You have to look at their history.
- Focus on a Niche. By focusing on a small geographical area, a vertical or smaller group of people, it will be easier to build up a meaningful user base in that niche.
- Groupon just focused on local deals in Chicago, Foursquare was primarily in New York, Facebook was available just at Harvard College, Yelp launched in San Francisco
- StackOverflow started with Tech Q&A before they launched StackExchange
- Become a Super User. You should shamelessly become the biggest user of your own service. If your service requires user generated content, you should be supplying 10x what every other user is supplying. You need to do this long enough to kickstart everyone else on the site.

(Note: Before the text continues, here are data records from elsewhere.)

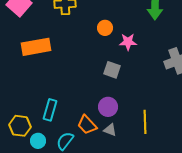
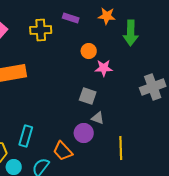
orange circle: (105, 28) -> (89, 51), moved
gray triangle: (110, 130) -> (98, 118), moved

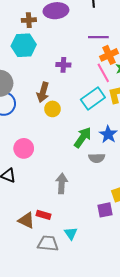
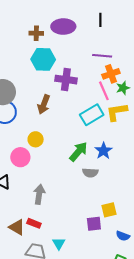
cyan hexagon: (24, 45) -> (43, 59), moved
purple cross: (63, 65) -> (66, 80), size x1.5
yellow circle: (53, 109) -> (36, 139), moved
gray arrow: (62, 184) -> (39, 194), moved

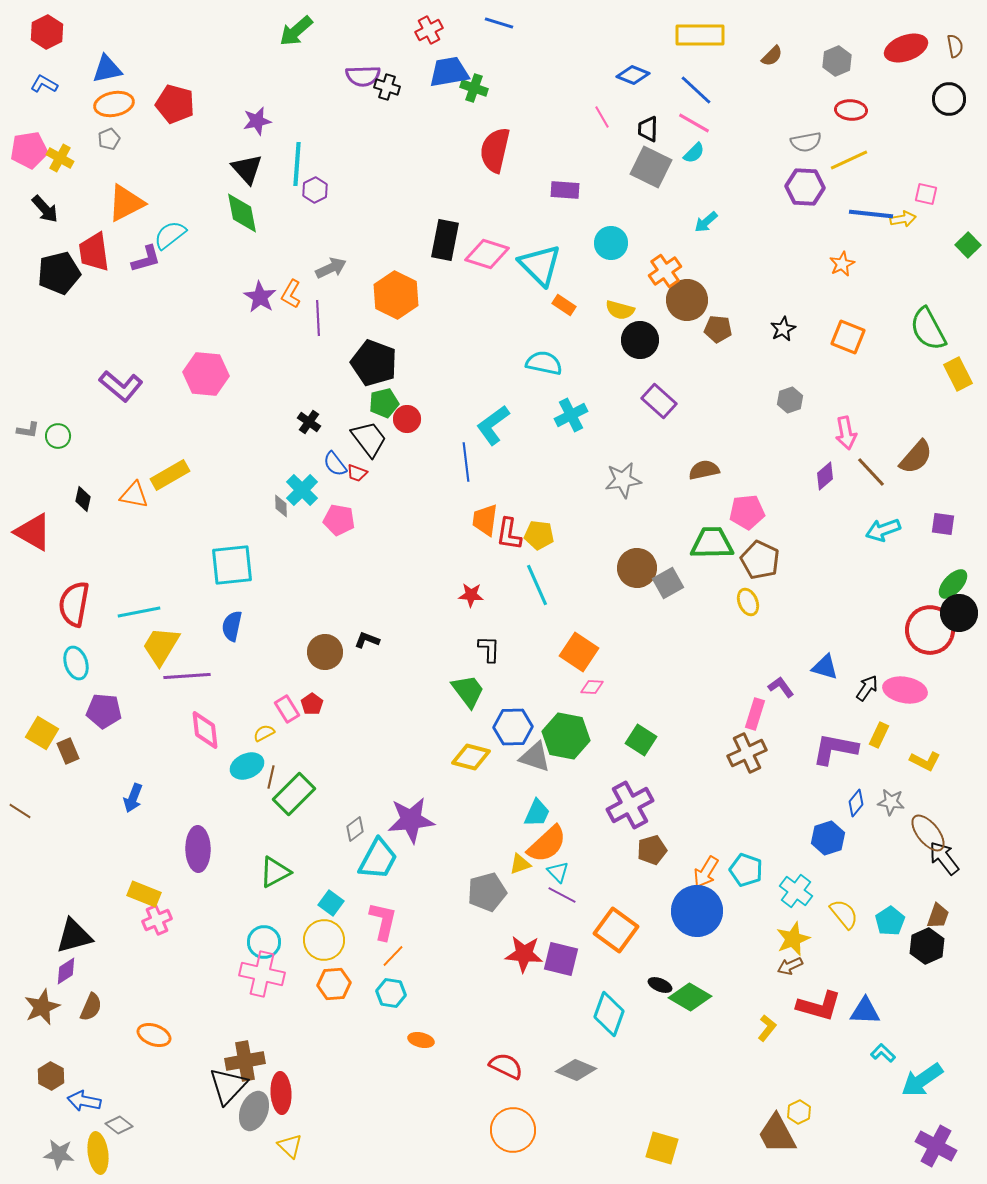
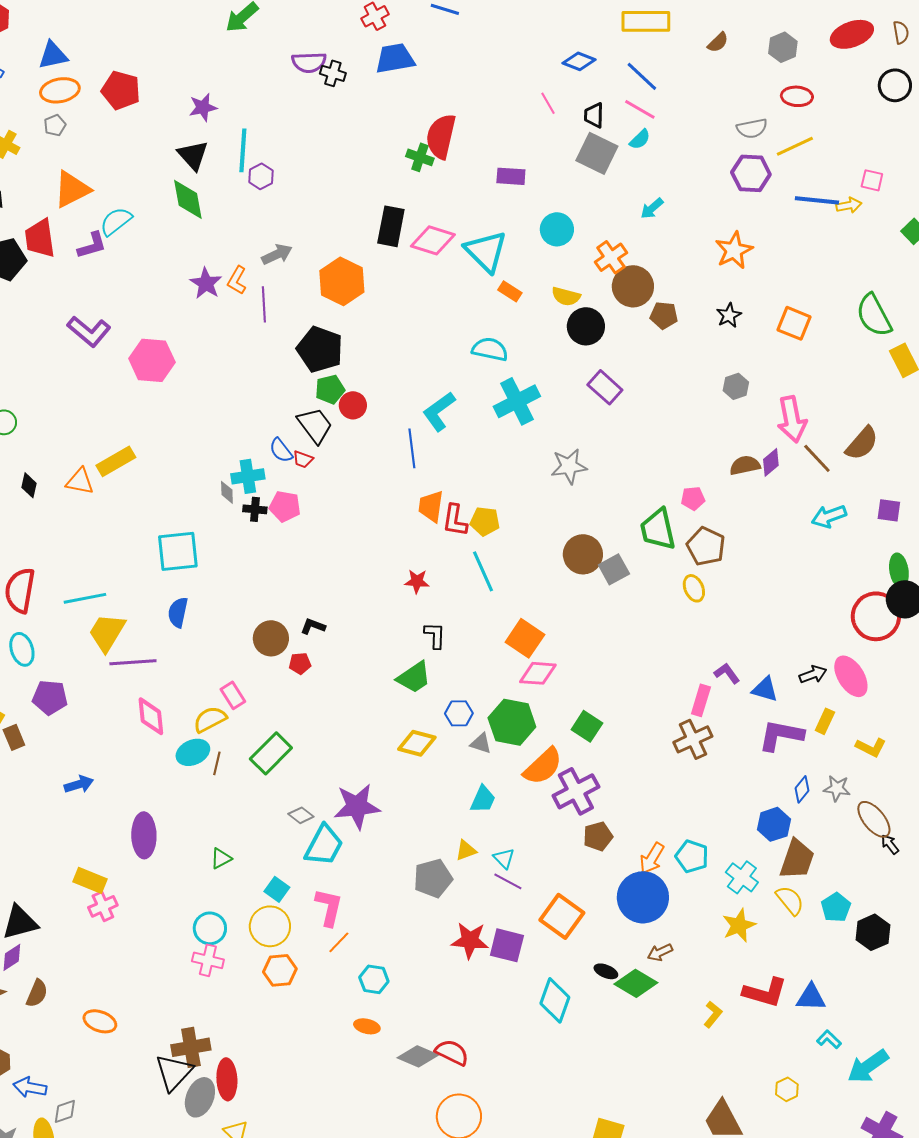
green cross: (474, 88) -> (420, 157), moved
orange star: (842, 264) -> (734, 250), moved, size x1.5
purple L-shape: (121, 386) -> (89, 331), moved
cyan cross: (571, 415) -> (517, 401), size x1.4
black cross: (309, 422) -> (255, 509), moved, turned -30
pink arrow: (846, 433) -> (792, 419), size x1.4
brown semicircle: (704, 470) -> (745, 465), moved
cyan cross: (302, 490) -> (248, 476), turned 36
pink pentagon: (747, 512) -> (693, 498), size x0.7
green trapezoid: (712, 543) -> (658, 529), turned -102
green ellipse: (953, 584) -> (899, 570), turned -52
blue triangle: (825, 667) -> (765, 689), moved
pink diamond: (592, 687) -> (538, 673), size x1.6
black arrow: (867, 688) -> (813, 674), turned 36
pink ellipse: (905, 690) -> (851, 676), turned 48
green trapezoid: (468, 691) -> (414, 677), turned 93
red pentagon: (312, 704) -> (300, 663), moved, turned 30
blue hexagon: (513, 727) -> (459, 713), size x0.7
yellow semicircle: (264, 733) -> (210, 719), size x1.6
gray triangle: (535, 757) -> (481, 743), size x0.7
green rectangle: (294, 794) -> (271, 753), moved
blue arrow: (133, 798) -> (79, 784), turned -128
gray diamond: (355, 829) -> (301, 815), turned 75
orange semicircle: (547, 844) -> (543, 766), moved
black arrow: (944, 858) -> (890, 844), size x0.6
green triangle: (275, 872) -> (221, 858), size x0.7
brown trapezoid: (938, 916) -> (797, 859), moved, size x1.6
brown arrow: (790, 966) -> (660, 952), moved
pink cross: (262, 974) -> (208, 960), size x0.7
cyan hexagon: (391, 993) -> (374, 979), moved
gray diamond: (576, 1070) -> (418, 1056), moved
yellow hexagon: (799, 1112) -> (787, 1089), moved
gray diamond: (119, 1125) -> (65, 1111), turned -56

- Dennis and Naveen, the founders Foursquare, must have added 1,000 tips in New York. Every time I checked-in, I got a tip from one of them. Obviously, they couldn’t do that for the whole world. But, as an early user in New York, I had a great experience
- Yelp’s founders made all of their friends also become super users
- Scott Heiferman, co-founder of Meetup, started the largest and most succesful meetup himself (New York Tech Meetup)
- Wow Users. Your goal is to get 1,000 happy users and that means you can do some things that won’t work for users after 1,000
- Flickr used to email every user that signed-up to find out what their experience was like
- At Yipit, we personally over-responded to every customer service and unsubscribe (one of those got us featured on CNN)
- Yelp threw ridiculous parties for their first users. They still throw them today for their best users but not for all users
- Even though Foursquare is more about tips and friend-finding, it added a game layer of points and badges so that the early users could use the app even though their friends weren’t on it yet
- Get Their Social Graph. If you only have a 1000 users but they are all friends, that’s enough to get those friends happy
- By focusing on just Harvard college, Facebook’s first 1,000 users knew each other and didn’t care that there weren’t 50,000 people using the service
- Manually Create Marketplaces. If you’re a marketplace startup where you need both sides to come together, you should think about picking one of the sides and manually create it while you encourage the other side to show up
- Groupon started as a platform for getting people together for group benefits. But, they had success, when they manually created the group benefit by negotiating deals with local businesses and only asked that people sign-up for their email list
The common theme in all of these recommendations is to not be afraid to do some things that won’t scale past the first 1,000 users or aren’t part of your eventual vision.
On your way to millions of users, don’t forget you have to get 1,000 happy users first.